What steps his Department is taking to reform the criminal justice system to help tackle violence against women and girls.

Photo of Dominic Raab Dominic Raab Deputy Prime Minister, The Lord Chancellor and Secretary of State for Justice

The Government are taking a range of measures to tackle violence against women and girls. The number of convictions in rape cases has increased by two thirds in the last reporting year, but we are restless to do more at every stage of the process from Operation Soteria, linking up police and prosecutors, through to the current national roll-out of pre-recorded evidence in all Crown courts in England and Wales.

Photo of Angela Eagle Angela Eagle Labour, Wallasey

Rape Crisis statistics show that only 3% of cases saw charges brought last year, CPS figures show that only 1.3% of reported rapes are charged or summonsed, and there was a 21% increase in rape reports from the previous year, so what on earth is the Secretary of State going to do to reverse these serial failures and to deal with this epidemic of rape, which on his watch is going unpunished?

Photo of Dominic Raab Dominic Raab Deputy Prime Minister, The Lord Chancellor and Secretary of State for Justice

I can reassure the hon. Lady, first, that police referrals and the number of suspects charged have gone up over the last year, and Crown court receipts of those actually arriving in court are going up, but she is right to be restless to do more. We have rolled out national and local data dashboards for crime, but also specifically for rape, to provide greater transparency and to spread better practice in how we secure those vital convictions. As I have already mentioned, we have quadrupled victim funding support since 2010. We have expanded so-called section 28 pre-recorded cross-examination, which is now in place for sexual and modern slavery offences in all Crown courts in England and Wales. I think Operation Soteria is probably the single biggest thing, as we get to a national roll-out next year, because it will get prosecutors and police working more collaboratively together, but also get the focus not on grilling and interrogating the complainant—the victim—but on making sure the balance does not shift and that the focus is predominantly on the suspect.

Photo of Rachel Maclean Rachel Maclean The Minister of State, Home Department

The Opposition are wrong in their characterisation and narrative of this issue, and the Justice Secretary and his colleagues across the Home Office are to be commended for the leadership that they have shown in driving up rape prosecutions across the whole system, holding independent partners to account. Will the Justice Secretary update the House on how the data are trending in the latest reports? What is he doing to hold the independent court system to account to tackle backlogs in the system, so that rape prosecutions do not have to wait longer than they should to see their day in court?

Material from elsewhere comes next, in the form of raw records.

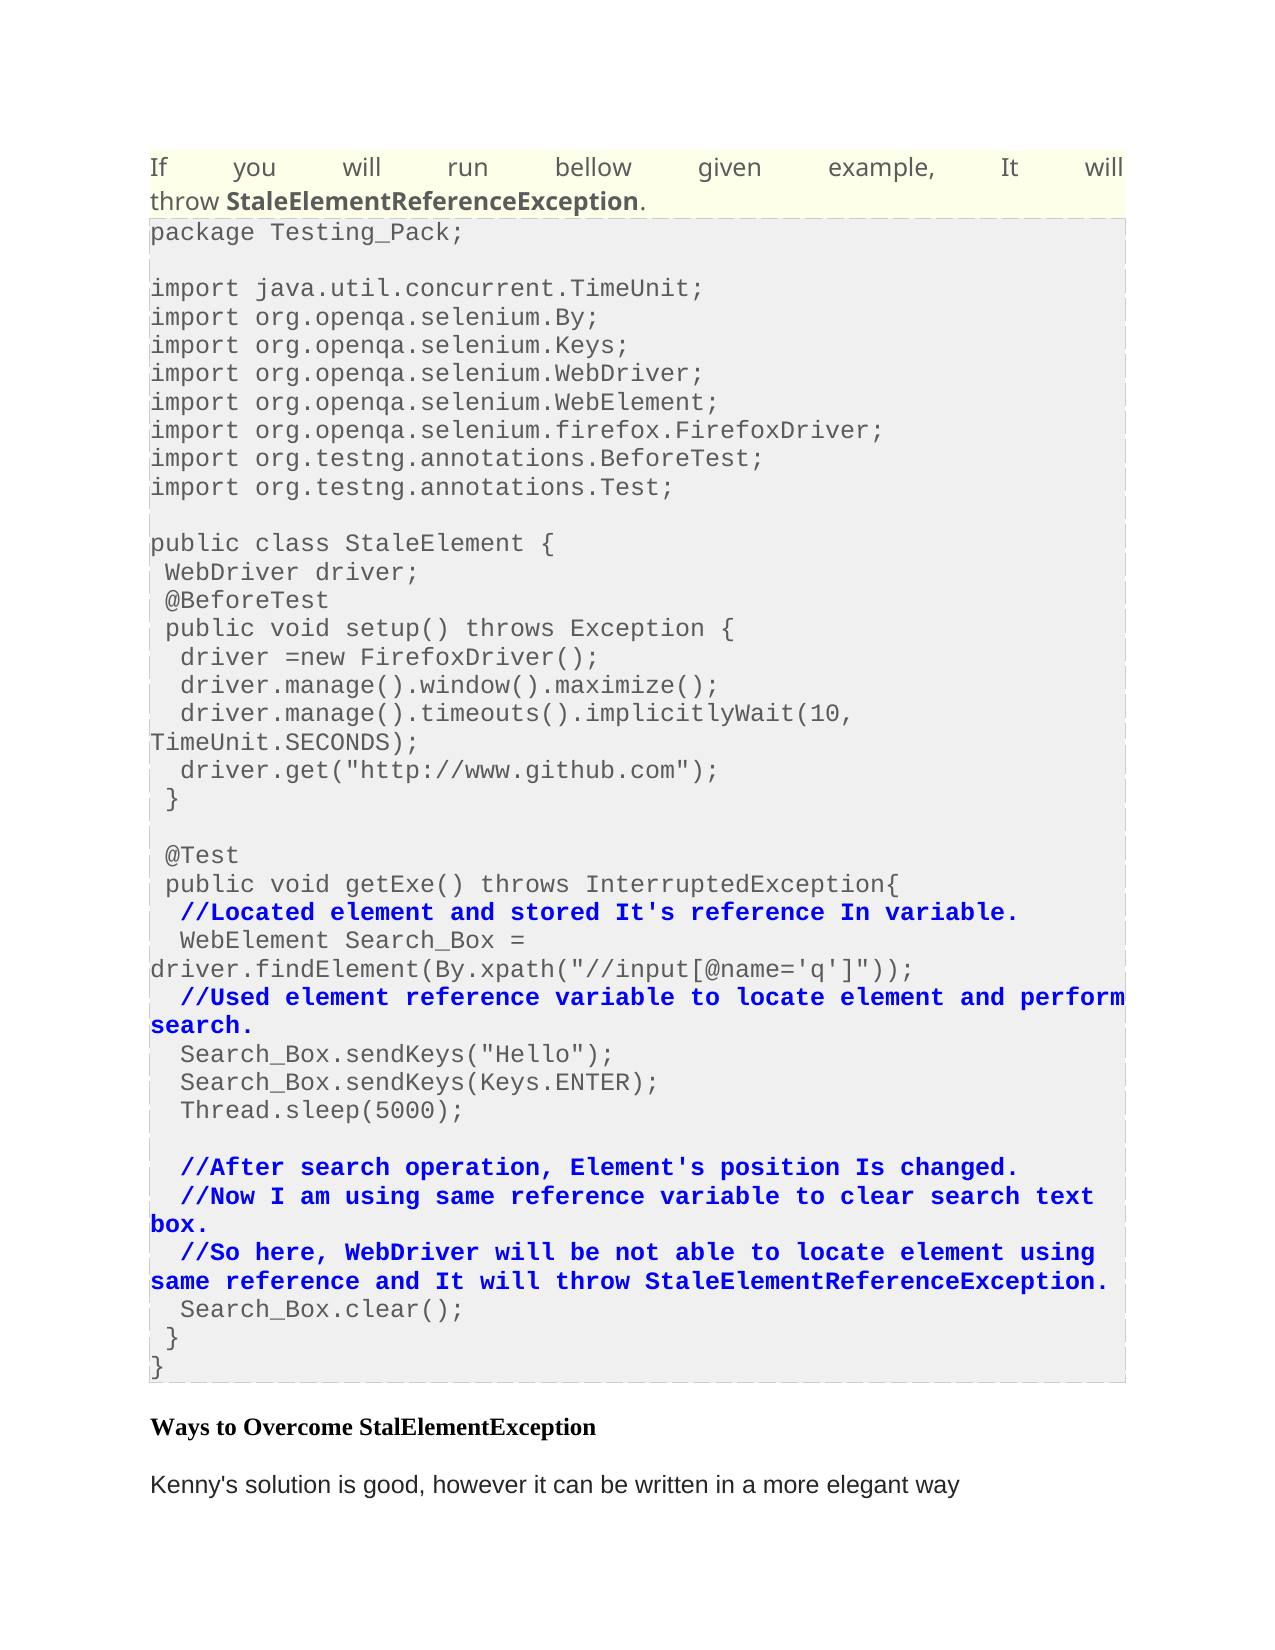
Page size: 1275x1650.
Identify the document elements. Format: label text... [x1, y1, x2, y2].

text } [149, 1352, 1126, 1383]
text driver.manage().window().maximize(); [150, 672, 1125, 701]
text } [150, 786, 1125, 814]
text package Testing_Pack; [149, 218, 1126, 247]
text @Test [150, 843, 1125, 871]
text //Now I am using same reference variable to clear search text box. [150, 1183, 1125, 1240]
text //Located element and stored It's reference In variable. [150, 899, 1125, 928]
text WebElement Search_Box = driver.findElement(By.xpath("//input[@name='q']")); [150, 928, 1125, 984]
text Thread.sleep(5000); [150, 1098, 1125, 1126]
text //Used element reference variable to locate element and perform search. [150, 984, 1125, 1041]
text public class StaleElement { [150, 531, 1125, 559]
text If you will run bellow given example, It will throw StaleElementReferenceException. [150, 150, 1125, 218]
text Kenny's solution is good, however it can be written in a more elegant way [150, 1470, 1125, 1498]
text import java.util.concurrent.TimeUnit; [150, 276, 1125, 304]
text import org.openqa.selenium.Keys; [150, 332, 1125, 361]
text import org.openqa.selenium.WebDriver; [150, 361, 1125, 389]
text //After search operation, Element's position Is changed. [150, 1155, 1125, 1183]
text @BeforeTest [150, 587, 1125, 616]
text public void setup() throws Exception { [150, 616, 1125, 644]
text driver.get("http://www.github.com"); [150, 757, 1125, 786]
text //So here, WebDriver will be not able to locate element using same reference and It will throw StaleElementReferenceException. [150, 1240, 1125, 1297]
text driver =new FirefoxDriver(); [150, 644, 1125, 672]
text import org.openqa.selenium.firefox.FirefoxDriver; [150, 417, 1125, 446]
text import org.openqa.selenium.By; [150, 304, 1125, 332]
text } [150, 1325, 1125, 1352]
text driver.manage().timeouts().implicitlyWait(10, TimeUnit.SECONDS); [150, 701, 1125, 757]
text WebDriver driver; [150, 559, 1125, 587]
text public void getExe() throws InterruptedException{ [150, 871, 1125, 899]
text Search_Box.sendKeys(Keys.ENTER); [150, 1069, 1125, 1098]
text import org.openqa.selenium.WebElement; [150, 389, 1125, 417]
text Search_Box.sendKeys("Hello"); [150, 1041, 1125, 1069]
text Search_Box.clear(); [150, 1297, 1125, 1325]
text import org.testng.annotations.Test; [150, 474, 1125, 502]
text import org.testng.annotations.BeforeTest; [150, 446, 1125, 474]
text Ways to Overcome StalElementException [150, 1412, 1125, 1441]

Photo of Dominic Raab Dominic Raab Deputy Prime Minister, The Lord Chancellor and Secretary of State for Justice

I thank my hon. Friend and pay tribute to her for the incredible work she did at the Home Office. She was involved in the meetings on this, and I know how committed she was and how much impact she had. On the results—those are what female victims of crime and the whole country want to see—between April and June 2022, police referrals were up by 95% from the 2019 figure. The number of suspects charged was up by 65% compared with 2019 figures, and Crown court receipts were up 91% from 2019 figures. There is much more to do, but that shows the trajectory and progress, and all the hard work that my hon. Friend and others have done.

Photo of Ellie Reeves Ellie Reeves Shadow Minister (Justice)

Responsibility for ending violence against women and girls is a key role of Government, yet we have a Justice Secretary who could not get the definition of misogyny right, who is accused of bullying, and who is desperate to scrap the Human Rights Act—law that has helped to protect women against male violence. When domestic violence is up and rape charges are at 1.5%, does that send a message that tackling violence against women and girls is not a priority for the Justice Secretary?

Photo of Dominic Raab Dominic Raab Deputy Prime Minister, The Lord Chancellor and Secretary of State for Justice

Amid all the bluster and political point scoring, the hon. Lady is losing the opportunity to pay tribute to the important work being done across the justice system, which will give female victims confidence to come forward. That is what we need to see: improvements in police referrals and in the number of suspects charged, improvements in Crown court receipts, and the ability for victims to opt for pre-recorded evidence, so that they go through what must be a harrowing experience without being in the glare of the courtroom. Those are all positive steps. We are restless to do more, but we have made progress, and I do not think it helps to instil or improve confidence in the justice system if inaccurate characterisations of the progress we have made are asserted in this place.